[Collected data]
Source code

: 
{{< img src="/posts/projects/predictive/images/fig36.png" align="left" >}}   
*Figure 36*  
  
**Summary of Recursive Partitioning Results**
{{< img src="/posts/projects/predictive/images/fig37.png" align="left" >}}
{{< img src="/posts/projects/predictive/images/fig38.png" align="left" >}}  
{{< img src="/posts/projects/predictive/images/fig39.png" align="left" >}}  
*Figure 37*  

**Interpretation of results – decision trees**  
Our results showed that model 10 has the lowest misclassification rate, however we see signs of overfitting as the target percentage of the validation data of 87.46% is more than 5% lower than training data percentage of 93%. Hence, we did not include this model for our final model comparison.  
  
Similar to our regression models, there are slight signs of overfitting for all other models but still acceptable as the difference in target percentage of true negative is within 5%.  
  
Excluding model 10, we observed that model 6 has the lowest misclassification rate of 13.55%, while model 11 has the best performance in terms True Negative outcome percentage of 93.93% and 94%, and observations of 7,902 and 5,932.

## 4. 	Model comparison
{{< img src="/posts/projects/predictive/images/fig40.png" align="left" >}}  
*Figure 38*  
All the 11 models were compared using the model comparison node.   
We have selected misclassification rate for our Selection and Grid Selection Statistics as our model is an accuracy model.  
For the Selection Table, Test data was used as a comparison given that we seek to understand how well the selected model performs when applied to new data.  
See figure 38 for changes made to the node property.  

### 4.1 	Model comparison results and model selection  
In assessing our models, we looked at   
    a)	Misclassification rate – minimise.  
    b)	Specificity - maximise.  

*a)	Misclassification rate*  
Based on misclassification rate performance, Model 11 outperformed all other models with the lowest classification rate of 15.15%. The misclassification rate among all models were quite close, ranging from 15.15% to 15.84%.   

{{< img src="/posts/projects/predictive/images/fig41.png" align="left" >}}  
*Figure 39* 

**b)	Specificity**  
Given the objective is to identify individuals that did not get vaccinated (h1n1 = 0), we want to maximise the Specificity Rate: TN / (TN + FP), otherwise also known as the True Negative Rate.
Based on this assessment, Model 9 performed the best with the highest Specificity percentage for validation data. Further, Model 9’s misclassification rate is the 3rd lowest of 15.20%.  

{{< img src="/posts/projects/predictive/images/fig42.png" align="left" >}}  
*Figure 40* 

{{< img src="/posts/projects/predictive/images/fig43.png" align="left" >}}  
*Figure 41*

◆ **Assigned task**: Repeat, without change, each line of the data above from the one that contains "We have selected" through the final line, counting both.

◆ **Output for this exercise**:
We have selected misclassification rate for our Selection and Grid Selection Statistics as our model is an accuracy model.  
For the Selection Table, Test data was used as a comparison given that we seek to understand how well the selected model performs when applied to new data.  
See figure 38 for changes made to the node property.  

### 4.1 	Model comparison results and model selection  
In assessing our models, we looked at   
    a)	Misclassification rate – minimise.  
    b)	Specificity - maximise.  

*a)	Misclassification rate*  
Based on misclassification rate performance, Model 11 outperformed all other models with the lowest classification rate of 15.15%. The misclassification rate among all models were quite close, ranging from 15.15% to 15.84%.   

{{< img src="/posts/projects/predictive/images/fig41.png" align="left" >}}  
*Figure 39* 

**b)	Specificity**  
Given the objective is to identify individuals that did not get vaccinated (h1n1 = 0), we want to maximise the Specificity Rate: TN / (TN + FP), otherwise also known as the True Negative Rate.
Based on this assessment, Model 9 performed the best with the highest Specificity percentage for validation data. Further, Model 9’s misclassification rate is the 3rd lowest of 15.20%.  

{{< img src="/posts/projects/predictive/images/fig42.png" align="left" >}}  
*Figure 40* 

{{< img src="/posts/projects/predictive/images/fig43.png" align="left" >}}  
*Figure 41*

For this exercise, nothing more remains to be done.